= Warshipping =

Computer security attack via package delivery

In computer network security, warshipping is using a physical package delivery service to deliver an attack vector to a target. This concept was first described in 2008 at the DEF CON hacking convention by Robert Graham and David Maynor as part of a talk entitled “Bringing Sexy Back: Breaking in with Style”, that included various penetration testing methods. In their implementation, an iPhone box was modified to include a larger battery, which powered a jailbroken iPhone. A first-generation iPhone was chosen for this attack based on the reported run-time of 5 days when coupled with an external battery, whereas newer 3G iPhones of the era would reportedly run for 1½ days.
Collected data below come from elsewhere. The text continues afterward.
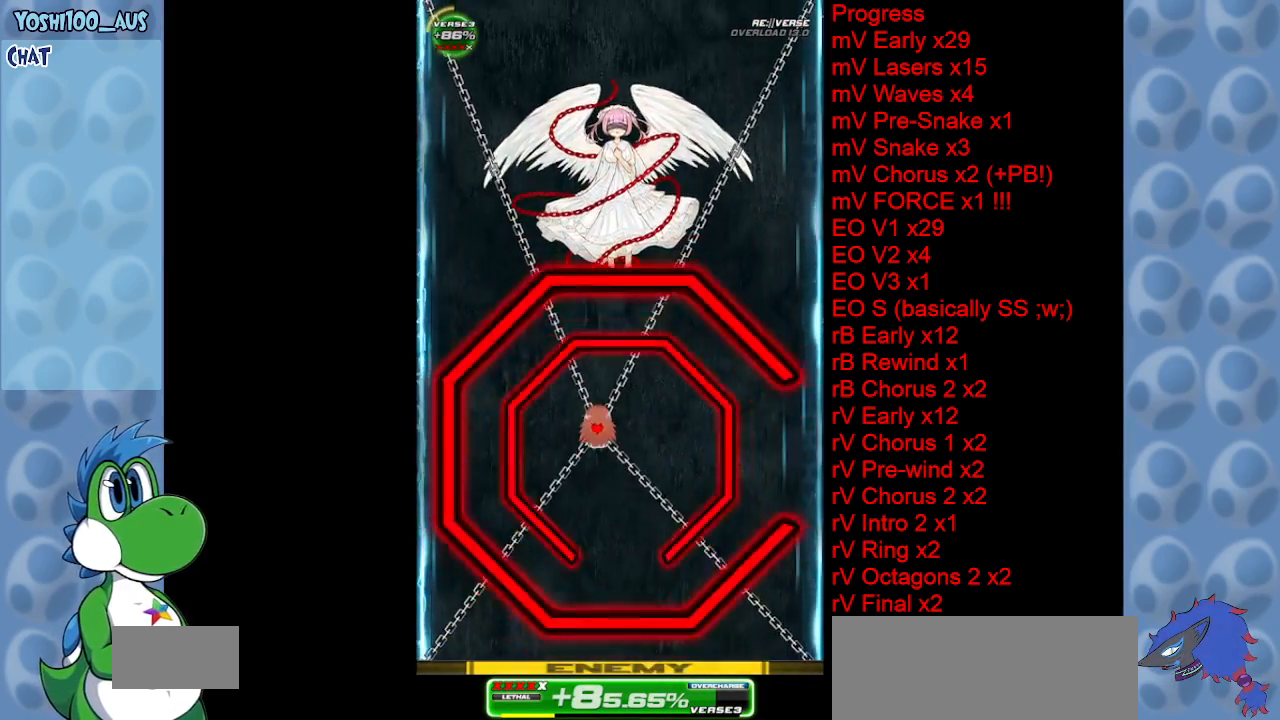
{"keys": ["right"], "events": [[100, "left", "up"], [100, "up", "up"], [200, "down", "down"], [383, "right", "down"], [483, "down", "up"]]}
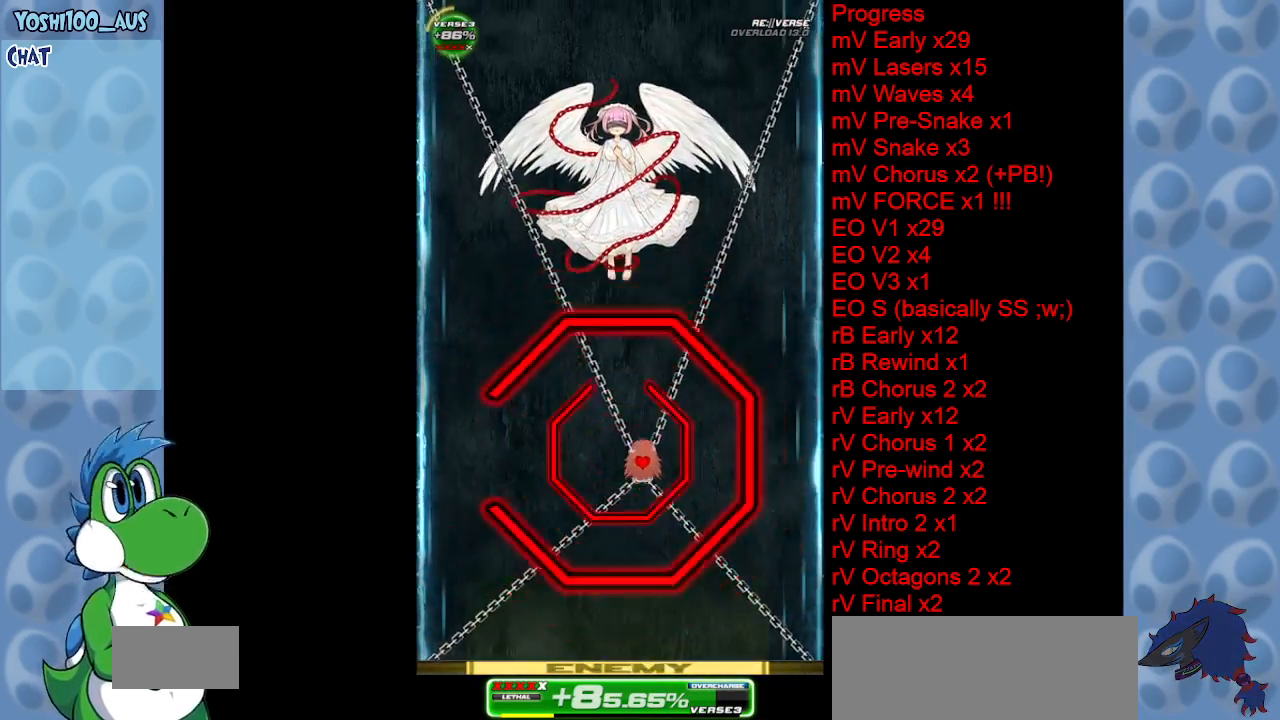
{"keys": ["down"], "events": [[83, "up", "down"], [183, "left", "down"], [183, "right", "up"], [317, "up", "up"], [450, "down", "down"], [500, "left", "up"]]}
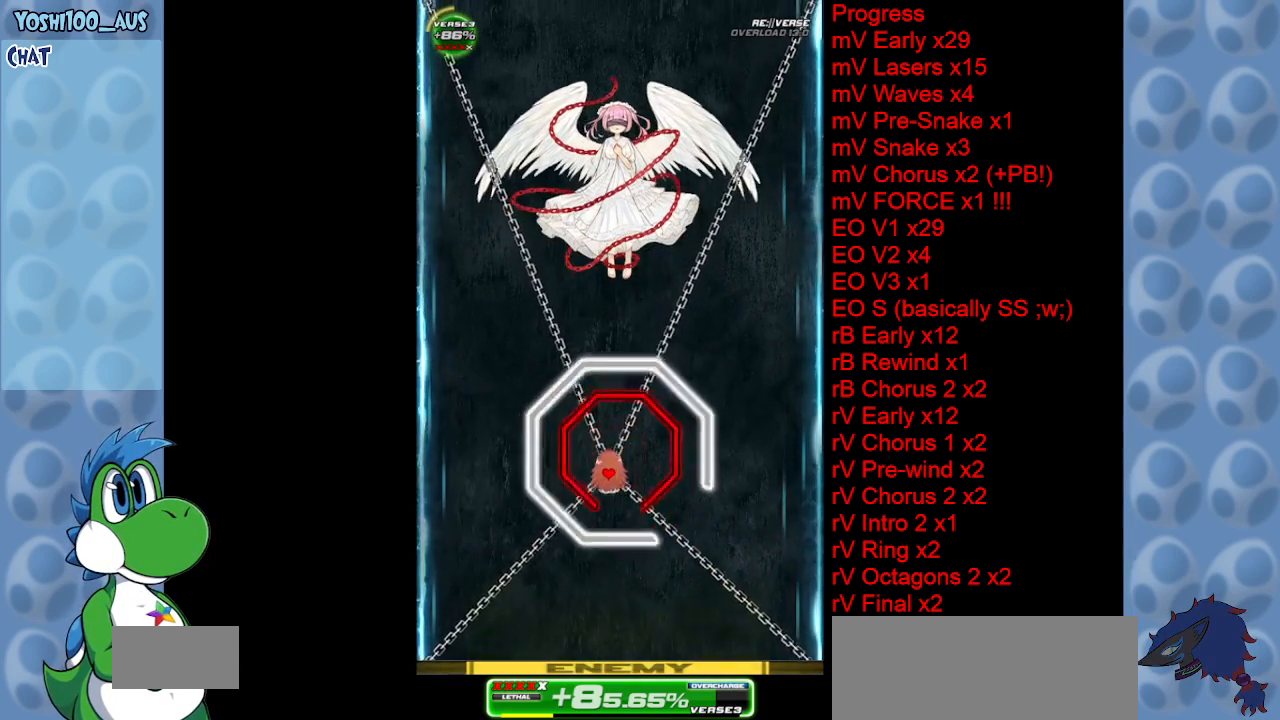
{"keys": ["right"], "events": [[133, "right", "down"], [467, "down", "up"]]}
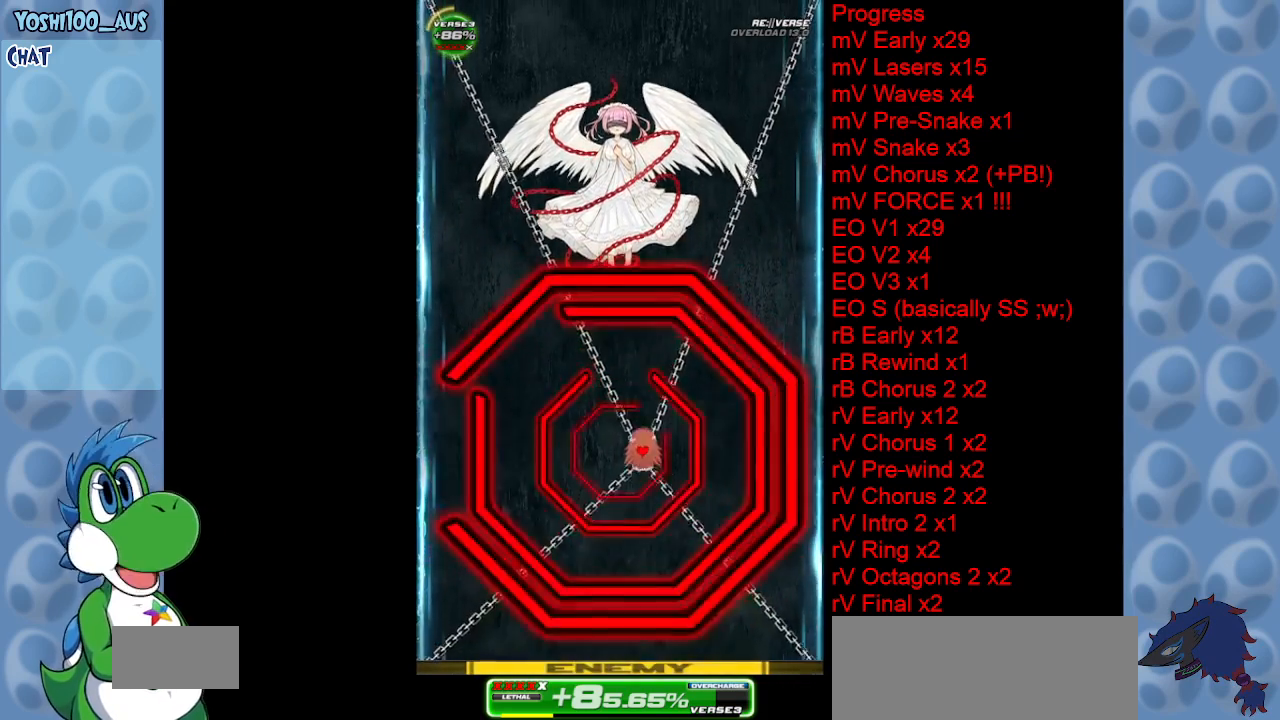
{"keys": ["left", "up"], "events": [[50, "up", "down"], [250, "left", "down"], [250, "right", "up"]]}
A social engineering pretext was described that would trick the recipient into believing they had won an iPhone, in order to explain the shipment.

The advancement of low-power electronics, thanks in part to maker culture, has greatly increased the effectiveness of this methodology as a credible method of attacking networks. In 2019, IBM X-Force Red coined the name “Warshipping” and described an attack platform that included several low-cost components that could be combined, shipped to targets, and controlled remotely for 2–3 weeks. A solar component was also described to allow the devices to run indefinitely.

Aspects of a modern warshipping attack include the following:

- Devices that are hidden from the recipient, potentially inside objects or inside the packaging material or box structure itself.
- Command and Control (C2) capability via a dependable communication medium. Most commonly this is provided via cellular modems.
- A power management strategy that allows the device to operate for weeks. Solar panels may be utilized to lengthen the run-time of the device.
- One or more devices used for the operational attack. These can include radios that are built for protocols such as Bluetooth, Wireless LAN, Near Field Communication (NFC), and software-defined radio (SDR) devices for capturing multiple types of protocols. Microphones, cameras, and other capture devices could be included as well.
- Satellite navigation (GNSS) technology for reporting on the location of the device, allowing the activation of certain capabilities upon delivery to its target.
- Passive triangulation to get around GPS signal issues

The increasing use of large, online retailers contributes to the relevancy of this attack. In 2019, the United States Postal Service reports that they deliver 484.8 million mailpieces per day. The name is by analogy with wardriving and wardialling.